4. Once the meat is browned, add the chicken or vegetable broth to the pot. Bring to a boil, then reduce the heat to low and let it simmer for about 30 minutes or until the meat is cooked through and tender. Skim off any impurities that rise to the surface.
5. While the meat is simmering, preheat the oven to 350°F (175°C). Grease a large oven-proof dish.
6. In a separate pan, heat some oil and fry the eggplant and potato slices until they are lightly golden on both sides. Remove from the pan and set aside.
7. Once the meat is cooked, remove it from the pot and set it aside. Strain the broth, reserving it for later.
8. Now, it's time to assemble the dish. Arrange the sliced tomatoes at the bottom of the greased oven-proof dish, followed by a layer of eggplant slices, then a layer of potato slices.
9. Next, add the cooked meat on top of the vegetables, spreading it out evenly.
10. Spread the soaked and drained rice on top of the meat, ensuring it covers the entire dish evenly.
11. Pour the reserved broth over the rice. The liquid should cover the rice completely. If not, add some water or broth to ensure proper cooking.
12. Cover the dish tightly with aluminum foil and place it in the preheated oven. Bake for about 40-45 minutes or until the rice is fully cooked and tender.
13. Once cooked, remove the dish from the oven. Allow it to rest for 10 minutes.
14. To serve, carefully invert the dish onto a large serving platter, so the rice is on the bottom and the meat and vegetables are on top.
15. Makloubeh is traditionally served with a side of yogurt or a fresh salad.

Prepare Aseedah

1. Prepare the Aseedah:

   - In a large pot, bring the water to a boil.
   - Slowly add the sorghum flour while stirring continuously to prevent lumps from forming.
   - Reduce the heat to low and continue stirring until the mixture thickens and becomes a sticky dough-like consistency. This process can take about 10-15 minutes.
   - Season with salt to taste and remove from heat. Set the Aseedah aside.


2. Prepare the Sauce:

   - In a separate saucepan, heat the oil over medium heat.
   - Add the chopped onions and sauté until they become soft and translucent.
   - Add the minced garlic and cook for another minute until fragrant.
   - Stir in the chopped tomatoes, tomato paste, cumin, coriander, salt, and pepper.
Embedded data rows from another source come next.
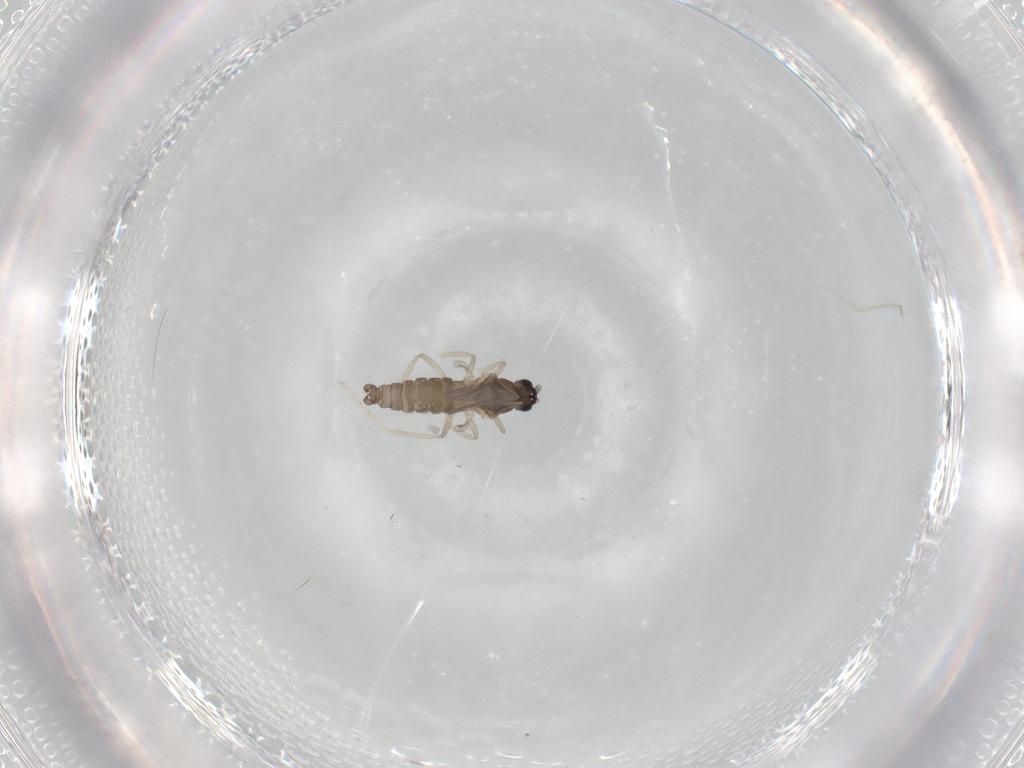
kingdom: Animalia
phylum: Arthropoda
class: Insecta
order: Diptera
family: Cecidomyiidae
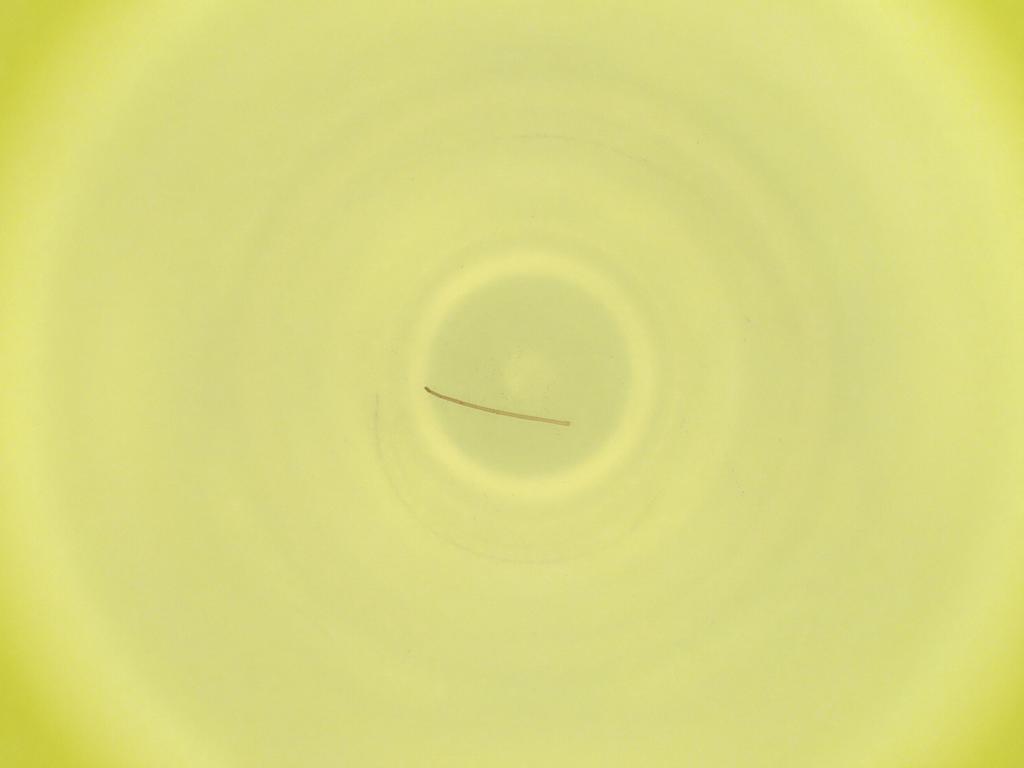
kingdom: Animalia
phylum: Arthropoda
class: Insecta
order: Diptera
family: Cecidomyiidae
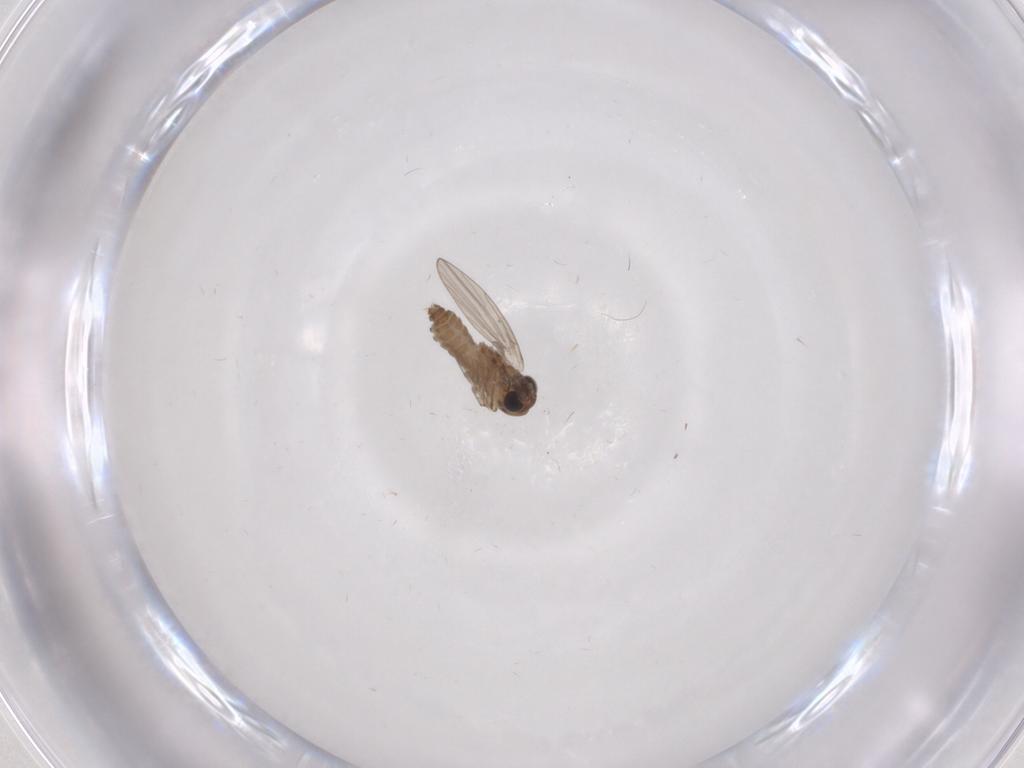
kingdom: Animalia
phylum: Arthropoda
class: Insecta
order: Diptera
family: Psychodidae
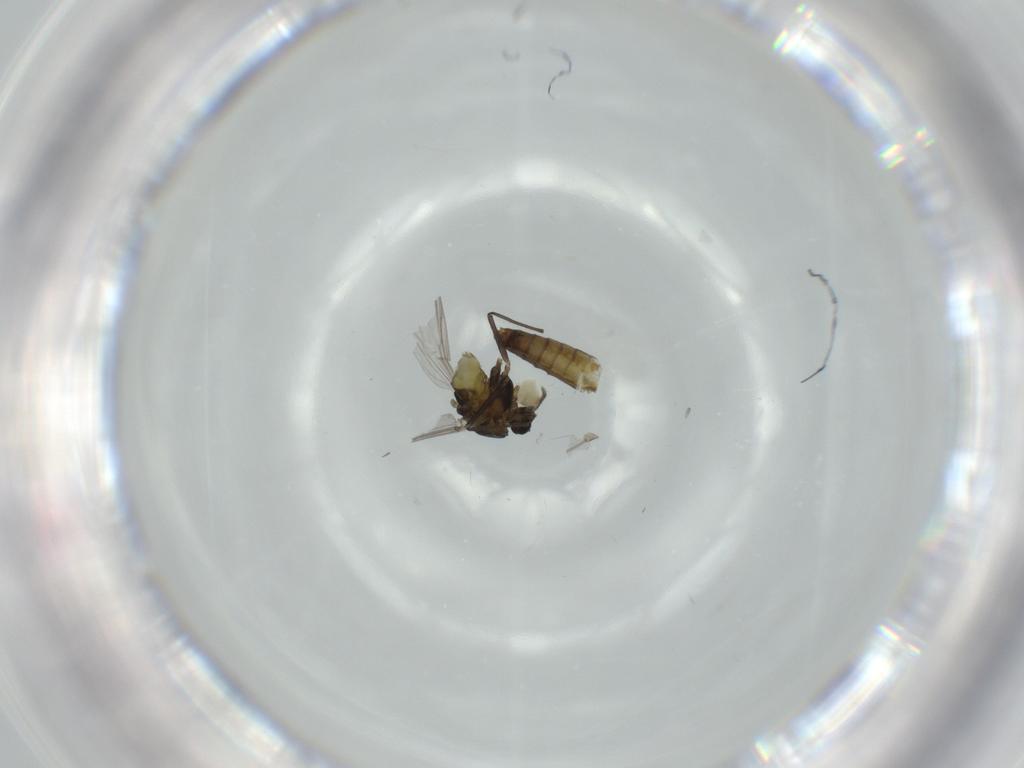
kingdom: Animalia
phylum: Arthropoda
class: Insecta
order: Diptera
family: Chironomidae
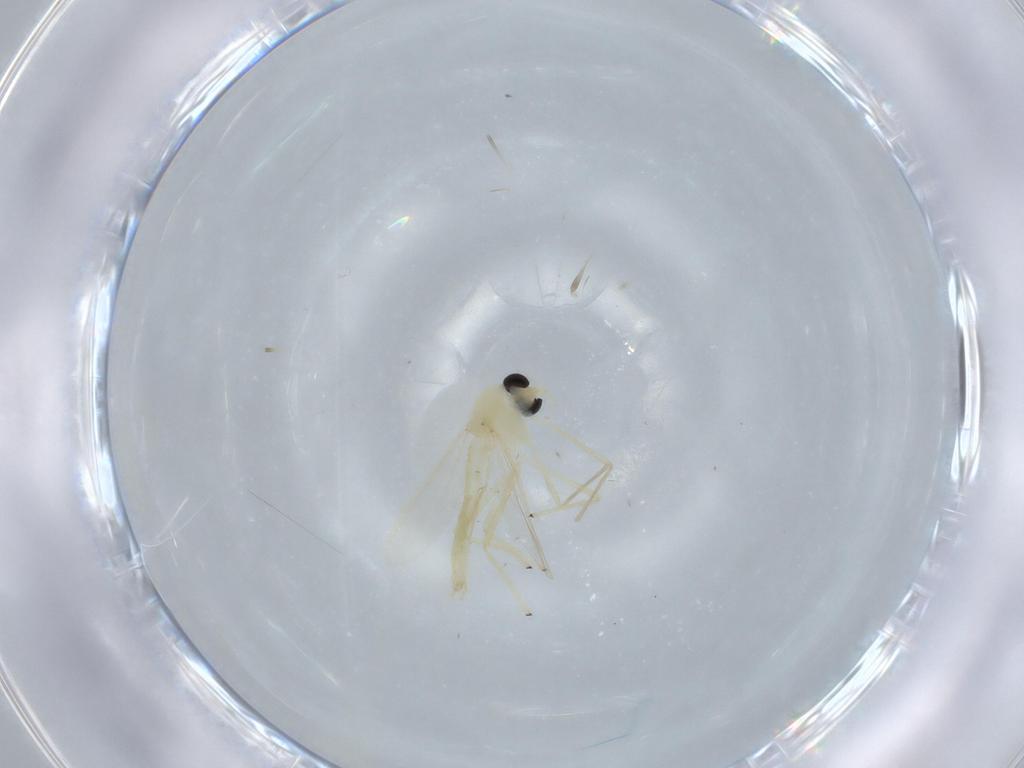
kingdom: Animalia
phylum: Arthropoda
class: Insecta
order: Diptera
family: Chironomidae
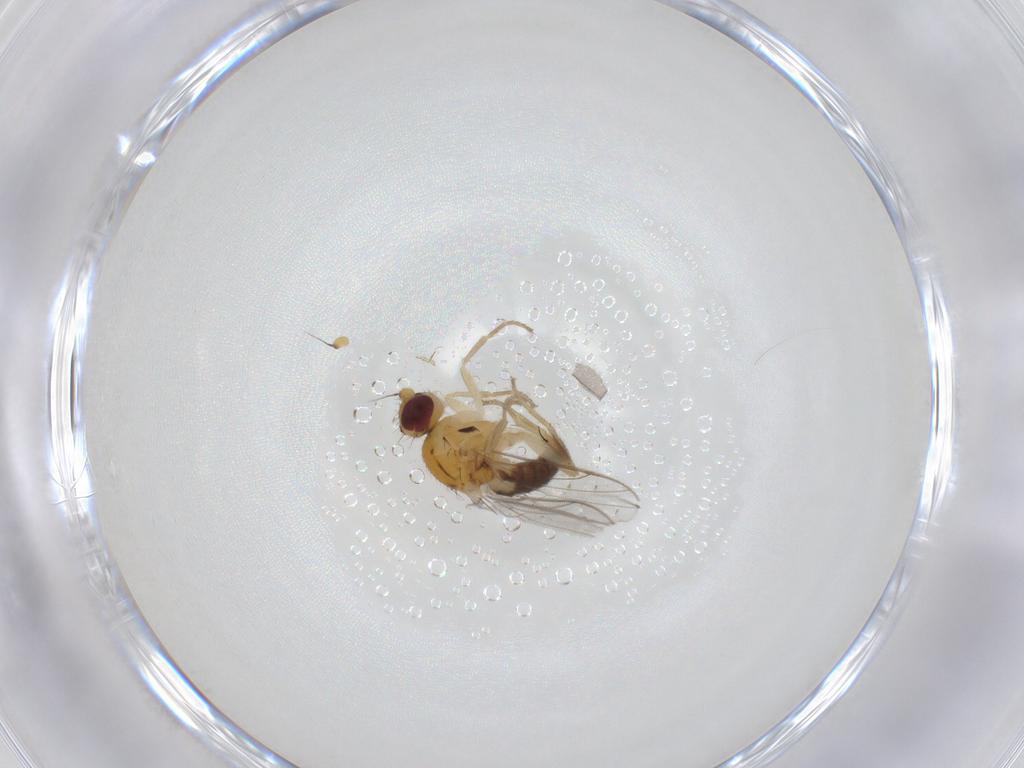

Mix well to combine.
   - If needed, add a little water to achieve a sauce-like consistency.
   - Reduce the heat and let the sauce simmer for about 10-15 minutes to allow the flavors to meld together.


3. Serve the Aseedah:

   - To serve, place a portion of the Aseedah in a bowl or on a plate.
   - Make a well in the center of the Aseedah and pour some of the prepared sauce into the well.
   - Optionally, you can top the Aseedah with cooked meat or vegetables for added flavor and texture.
   - Mix the Aseedah and sauce together before eating to combine the flavors.


Aseedah is often enjoyed with the hands by breaking off pieces of the Aseedah and using it to scoop up the sauce. It is a comforting and filling dish that can be adapted to suit individual tastes and preferences.